• The task:
When a line in the entries below contains the word "either", copy that line.

- - -

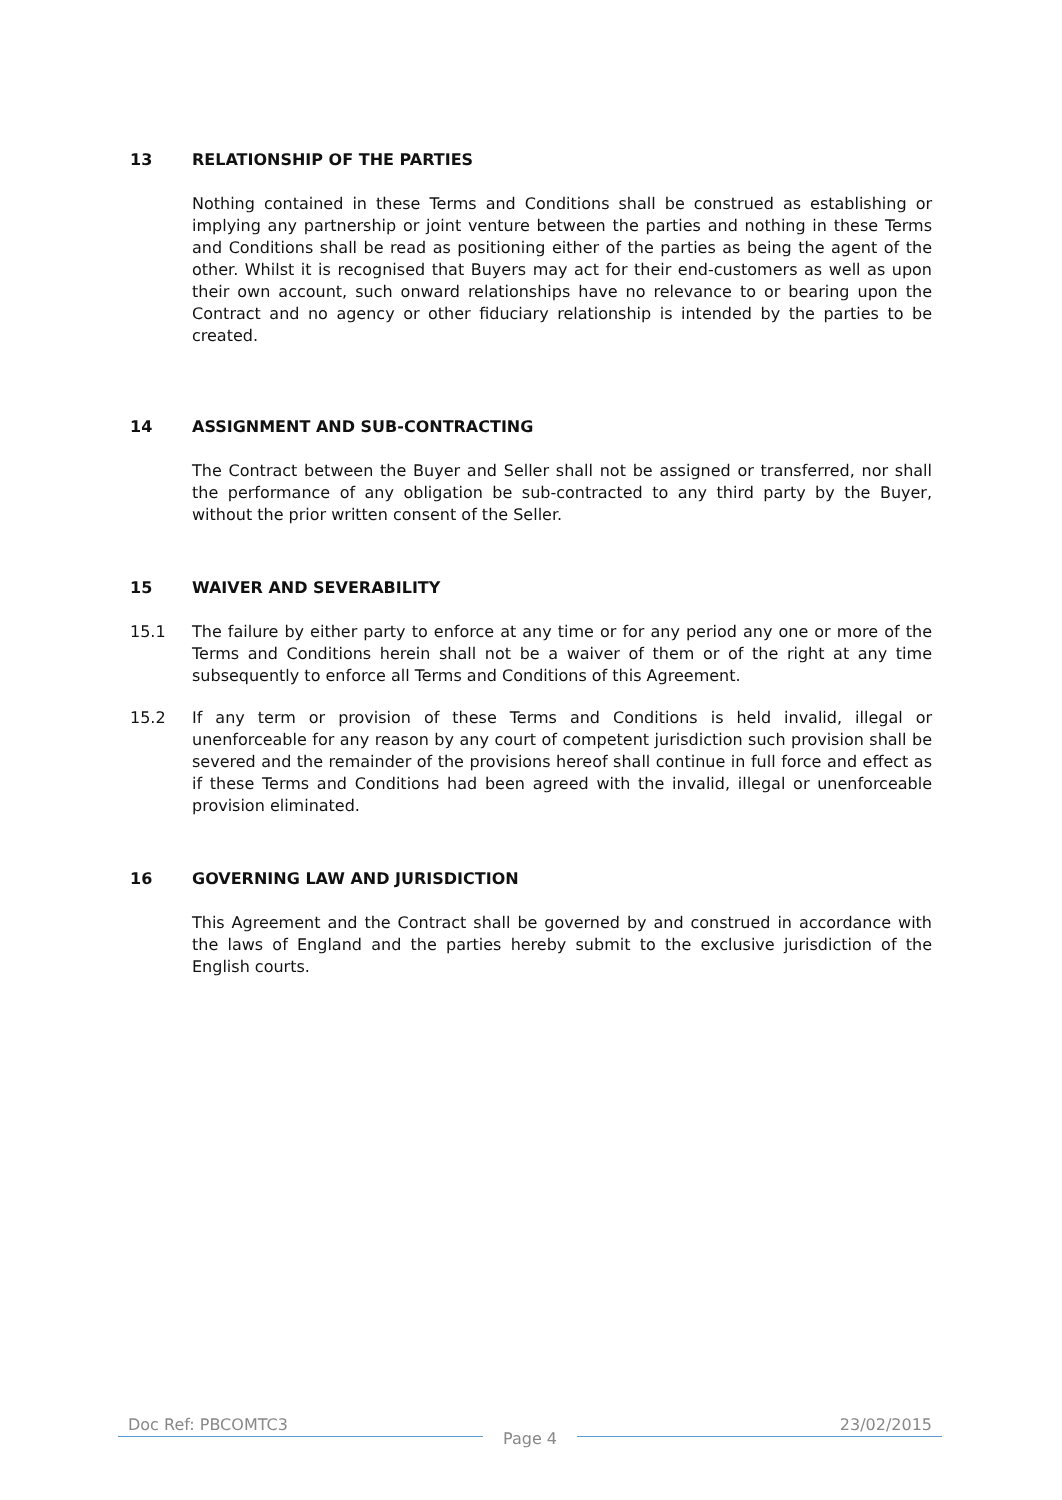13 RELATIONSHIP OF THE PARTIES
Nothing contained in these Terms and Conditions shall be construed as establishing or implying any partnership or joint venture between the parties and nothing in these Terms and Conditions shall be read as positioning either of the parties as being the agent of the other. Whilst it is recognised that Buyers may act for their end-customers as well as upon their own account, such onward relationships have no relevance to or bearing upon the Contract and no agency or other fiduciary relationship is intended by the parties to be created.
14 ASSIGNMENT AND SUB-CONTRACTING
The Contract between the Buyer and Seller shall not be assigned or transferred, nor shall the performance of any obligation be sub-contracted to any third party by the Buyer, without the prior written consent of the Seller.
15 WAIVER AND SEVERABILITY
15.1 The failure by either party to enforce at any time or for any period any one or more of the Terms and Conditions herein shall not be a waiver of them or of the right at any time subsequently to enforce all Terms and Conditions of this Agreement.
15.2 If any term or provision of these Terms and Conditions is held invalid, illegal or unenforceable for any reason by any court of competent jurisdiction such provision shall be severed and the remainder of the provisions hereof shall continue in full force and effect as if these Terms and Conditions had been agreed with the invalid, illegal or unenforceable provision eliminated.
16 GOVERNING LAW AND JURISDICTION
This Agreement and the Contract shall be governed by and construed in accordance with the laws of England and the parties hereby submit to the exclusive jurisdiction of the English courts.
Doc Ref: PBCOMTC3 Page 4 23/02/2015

- - -

• Response to the task:
Nothing contained in these Terms and Conditions shall be construed as establishing or implying any partnership or joint venture between the parties and nothing in these Terms and Conditions shall be read as positioning either of the parties as being the agent of the other. Whilst it is recognised that Buyers may act for their end-customers as well as upon their own account, such onward relationships have no relevance to or bearing upon the Contract and no agency or other fiduciary relationship is intended by the parties to be created.
15.1 The failure by either party to enforce at any time or for any period any one or more of the Terms and Conditions herein shall not be a waiver of them or of the right at any time subsequently to enforce all Terms and Conditions of this Agreement.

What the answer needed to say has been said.